- _Exercise text_
# December Photo Comp



## sbd (Aug 18, 2006)

Thanks to MYTACKLE AUSTRALIA, it's time to open the December 2011 Photo Comp. Get your photos in!

As always, entries will run until the end of the month, and winners will be decided by member's votes. This month's cutoff is the 1st of January 2012, and voting will commence shortly after. Your photograph needs to have been taken during the month of December only.

Rules refresher:
# Once everyone has entered their photos, I'll create a visual poll for eligible entries and members can select their TOP 3.
# The winner of the voting will win a a prize from MYYACKLE AUSTRALIA.
# You are permitted to enter multiple photos, but please if you do, ENTER EACH PHOTO AS A SEPARATE POST.
# Please supply a title, and a one line description of your photo, or a link to a trip report.

- _Questions to answer_
1. Based on the competition post, answer yes or no to each statement, (a), (b) and (c), and quote the exact words that settle it.
(a) A photo taken in November can be entered.
(b) Members pick their top three entries in a visual poll.
(c) Someone entering several photos should put them all in one post.
2. In the competition post, rewrite the part that opens with the words containing "# The winner" and closes with "A SEPARATE POST.", putting "several" in place of "multiple".
Work from the competition post alone.

- _Provided material_

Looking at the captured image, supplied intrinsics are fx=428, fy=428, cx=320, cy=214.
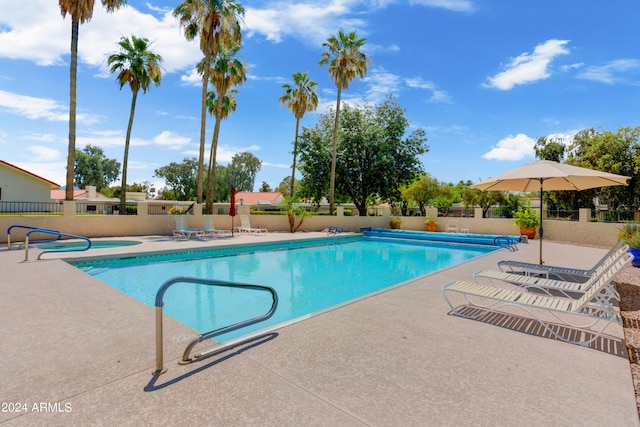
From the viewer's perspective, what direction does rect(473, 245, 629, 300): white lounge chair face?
to the viewer's left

- _Outputs for the tasks_
1.
(a) No: "Your photograph needs to have been taken during the month of December only."
(b) Yes: "I'll create a visual poll for eligible entries and members can select their TOP 3."
(c) No: "ENTER EACH PHOTO AS A SEPARATE POST."

2.
# The winner of the voting will win a a prize from MYYACKLE AUSTRALIA.
# You are permitted to enter several photos, but please if you do, ENTER EACH PHOTO AS A SEPARATE POST.